Pourquoi, dans Comment je me suis séparée de ma fille et de mon quasi-fils, reproduisez-vous les citations de Lewis Caroll à la fois en anglais et en français ?
Enfant, j’ai vécu dans un bain plurilingue. Cela m’a appris, je crois, que les mots ne recouvrent pas complètement la réalité, que chaque langue la découpe autrement. Chaque langue possède un univers propre. Quand j’ai commencé à apprendre l’anglais, j’ai découvert une bulle où je me sentais bien. Pour Comment je me suis séparée…, l’anglais des citations correspondait à la langue que ma fille était partie perfectionner en Angleterre, l’objet de la séparation. J’adorerais parler de nombreuses langues et lire les écrivains dans leur langue. J’aime les livres bilingues, ce qui permet à tout moment de se plonger dans le bain sonore de la langue d’origine. Je pourrais aussi facilement m’imaginer en écrivain d’une autre langue. Voir comment on prend les mots, on les assemble, essaie de leur faire dire quelque chose, avec eux, sous eux, à côté d’eux, contre eux, est un jeu sans fin.

Vos livres regorgent de questions et apportent des réponses aux lectrices et aux lecteurs. Mais est-ce que ces réponses valent aussi pour votre vie ?
L’écriture possède une fonction cathartique. Elle me transforme. C’est un cheminement. Je ne ressens pas le livre comme un objet séparé de moi. Je me souviens d’un ami qui écrivait en suivant un plan. Ce n’est pas ma méthode. Cela m’ennuierait beaucoup. Un livre est comme une sécrétion intime. Je le fabrique et il me façonne, en retour. Est-ce que cela répond aux questions posées dans les livres ? Je ne sais pas, cela les déplace peut-être. Écrire métamorphose toujours, au moins un peu…

Quel est le rôle de Maurice Olender, qui a publié tous vos livres, dans sa collection « La librairie du XXIe siècle » ?
Pour vous répondre, je préfère emprunter les mots de Denis Podalydès dans son dernier livre : « Maurice m’a suggéré de continuer à travailler sans préjuger de la forme finale. Ses encouragements, ses remarques et ses conseils, toujours délicats et mesurés, m’incitant à toujours plus de liberté (…) m’ont été infiniment précieux ».

Comment travaillez-vous ensemble ?
Par exemple, pour Casanova ou l’exercice du bonheur, nous avions fait le contrat que je ne lui montrerais rien. Pendant un an, j’ai écrit sans jamais lui divulguer une phrase.
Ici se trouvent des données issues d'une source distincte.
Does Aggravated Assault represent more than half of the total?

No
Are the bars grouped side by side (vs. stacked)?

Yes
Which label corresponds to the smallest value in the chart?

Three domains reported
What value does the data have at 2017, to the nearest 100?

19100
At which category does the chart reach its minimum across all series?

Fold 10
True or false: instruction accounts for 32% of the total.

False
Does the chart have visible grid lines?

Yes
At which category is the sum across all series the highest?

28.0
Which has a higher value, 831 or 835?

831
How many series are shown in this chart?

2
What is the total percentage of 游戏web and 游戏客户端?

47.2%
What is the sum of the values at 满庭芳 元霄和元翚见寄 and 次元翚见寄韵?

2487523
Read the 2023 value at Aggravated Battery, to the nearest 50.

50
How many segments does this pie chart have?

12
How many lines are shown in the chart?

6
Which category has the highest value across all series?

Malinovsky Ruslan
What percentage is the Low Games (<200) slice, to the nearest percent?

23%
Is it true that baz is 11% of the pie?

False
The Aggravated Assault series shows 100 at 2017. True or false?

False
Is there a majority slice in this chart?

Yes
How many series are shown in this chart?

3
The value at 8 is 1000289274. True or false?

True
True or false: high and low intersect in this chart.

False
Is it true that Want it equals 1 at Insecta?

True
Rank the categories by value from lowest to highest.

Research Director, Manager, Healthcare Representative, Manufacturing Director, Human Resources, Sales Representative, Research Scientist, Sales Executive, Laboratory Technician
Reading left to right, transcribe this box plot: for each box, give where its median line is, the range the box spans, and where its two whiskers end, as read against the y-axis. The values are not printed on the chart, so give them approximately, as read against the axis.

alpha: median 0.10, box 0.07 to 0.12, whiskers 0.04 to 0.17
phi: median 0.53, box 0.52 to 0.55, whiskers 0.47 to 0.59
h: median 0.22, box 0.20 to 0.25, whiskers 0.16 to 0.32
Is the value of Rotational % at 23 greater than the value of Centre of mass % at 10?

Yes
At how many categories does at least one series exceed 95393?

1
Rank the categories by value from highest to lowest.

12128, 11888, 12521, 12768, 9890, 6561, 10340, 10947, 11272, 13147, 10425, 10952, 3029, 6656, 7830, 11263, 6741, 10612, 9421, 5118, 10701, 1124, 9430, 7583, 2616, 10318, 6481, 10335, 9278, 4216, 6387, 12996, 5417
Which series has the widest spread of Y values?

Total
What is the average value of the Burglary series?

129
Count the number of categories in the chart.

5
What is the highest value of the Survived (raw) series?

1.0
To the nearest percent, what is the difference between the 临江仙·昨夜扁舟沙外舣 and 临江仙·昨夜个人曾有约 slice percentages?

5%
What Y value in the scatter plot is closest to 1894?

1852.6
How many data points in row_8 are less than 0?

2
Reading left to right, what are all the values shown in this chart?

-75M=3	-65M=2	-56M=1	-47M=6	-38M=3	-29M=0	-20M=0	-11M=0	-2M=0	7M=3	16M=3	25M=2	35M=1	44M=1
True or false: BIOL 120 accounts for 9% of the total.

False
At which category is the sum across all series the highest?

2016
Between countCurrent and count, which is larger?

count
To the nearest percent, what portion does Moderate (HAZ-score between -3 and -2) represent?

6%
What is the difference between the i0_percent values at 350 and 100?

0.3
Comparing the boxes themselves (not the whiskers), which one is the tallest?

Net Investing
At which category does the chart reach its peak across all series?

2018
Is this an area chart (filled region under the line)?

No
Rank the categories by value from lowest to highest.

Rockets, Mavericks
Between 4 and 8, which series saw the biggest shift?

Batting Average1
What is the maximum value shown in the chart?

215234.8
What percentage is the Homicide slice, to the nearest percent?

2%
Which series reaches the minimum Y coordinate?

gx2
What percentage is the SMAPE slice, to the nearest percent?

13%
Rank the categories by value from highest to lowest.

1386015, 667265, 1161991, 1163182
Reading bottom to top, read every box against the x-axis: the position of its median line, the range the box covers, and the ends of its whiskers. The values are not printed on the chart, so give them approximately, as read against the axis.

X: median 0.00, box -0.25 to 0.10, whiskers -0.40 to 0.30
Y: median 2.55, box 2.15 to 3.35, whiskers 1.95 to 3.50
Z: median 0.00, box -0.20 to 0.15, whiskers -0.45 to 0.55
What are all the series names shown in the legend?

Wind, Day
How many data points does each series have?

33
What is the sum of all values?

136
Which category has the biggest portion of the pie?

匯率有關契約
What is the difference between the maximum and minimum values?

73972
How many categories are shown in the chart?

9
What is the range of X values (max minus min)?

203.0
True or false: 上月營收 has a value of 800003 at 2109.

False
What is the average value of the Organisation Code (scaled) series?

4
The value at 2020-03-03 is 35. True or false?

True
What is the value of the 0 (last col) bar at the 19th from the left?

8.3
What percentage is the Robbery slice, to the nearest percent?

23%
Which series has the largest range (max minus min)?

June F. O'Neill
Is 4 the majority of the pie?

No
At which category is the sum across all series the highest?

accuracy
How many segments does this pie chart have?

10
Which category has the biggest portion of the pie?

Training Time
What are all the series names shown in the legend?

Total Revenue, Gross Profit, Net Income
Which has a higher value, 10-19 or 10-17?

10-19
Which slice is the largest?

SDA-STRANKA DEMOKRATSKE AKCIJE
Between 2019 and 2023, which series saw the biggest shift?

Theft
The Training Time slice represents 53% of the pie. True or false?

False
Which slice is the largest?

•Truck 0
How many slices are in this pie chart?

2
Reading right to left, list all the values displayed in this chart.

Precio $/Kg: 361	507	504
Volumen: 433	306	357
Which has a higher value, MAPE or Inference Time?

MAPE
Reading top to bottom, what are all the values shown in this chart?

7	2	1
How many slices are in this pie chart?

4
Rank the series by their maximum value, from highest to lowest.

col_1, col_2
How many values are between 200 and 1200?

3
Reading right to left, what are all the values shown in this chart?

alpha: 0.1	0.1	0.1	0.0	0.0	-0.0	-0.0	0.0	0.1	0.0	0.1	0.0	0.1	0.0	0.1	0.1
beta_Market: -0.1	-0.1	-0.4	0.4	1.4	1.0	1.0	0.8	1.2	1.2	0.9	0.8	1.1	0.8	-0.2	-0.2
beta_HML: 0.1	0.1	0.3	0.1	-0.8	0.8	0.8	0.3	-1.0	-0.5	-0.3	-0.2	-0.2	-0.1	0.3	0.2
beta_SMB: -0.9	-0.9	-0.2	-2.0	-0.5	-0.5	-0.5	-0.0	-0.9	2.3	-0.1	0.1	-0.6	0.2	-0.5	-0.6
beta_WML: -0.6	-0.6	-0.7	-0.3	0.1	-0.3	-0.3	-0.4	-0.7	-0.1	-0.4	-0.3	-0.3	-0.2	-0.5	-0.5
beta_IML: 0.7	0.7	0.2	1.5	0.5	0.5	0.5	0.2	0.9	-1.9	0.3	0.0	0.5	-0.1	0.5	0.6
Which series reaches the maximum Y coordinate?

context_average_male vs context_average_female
Souvent je procède ainsi car il n’aime pas lire plusieurs fois. Pour lui, la première lecture est la bonne. Si je ne lui montre pas le texte, j’en parle. Et il y a toujours un moment où ça décolle. Maurice Olender ne répond pas à la place de l’auteur.

Comme vous vous êtes autorisée à le faire avec Freud, je me permets de vous poser la fameuse question : Pourquoi écrivez-vous ?
Peut-être parce que la vie seule ne suffit pas. Un vêtement possède toujours une doublure, un ourlet, un reste qui doit tenter de trouver une forme. Spinoza dit que toute chose « s’efforce de persévérer dans son être ». Quelque chose dans la vie veut la vie. Peut-être que quelque chose dans la création veut qu’elle se poursuivre, malgré nous, à travers nous.

Dans vos livres, la vie l’emporte toujours…
Je ne peux pas vivre autrement. La vie serait invivable si je ne pouvais penser qu’elle essaie de l’emporter, malgré tout. Je n’ai pas vraiment le choix. (Rires).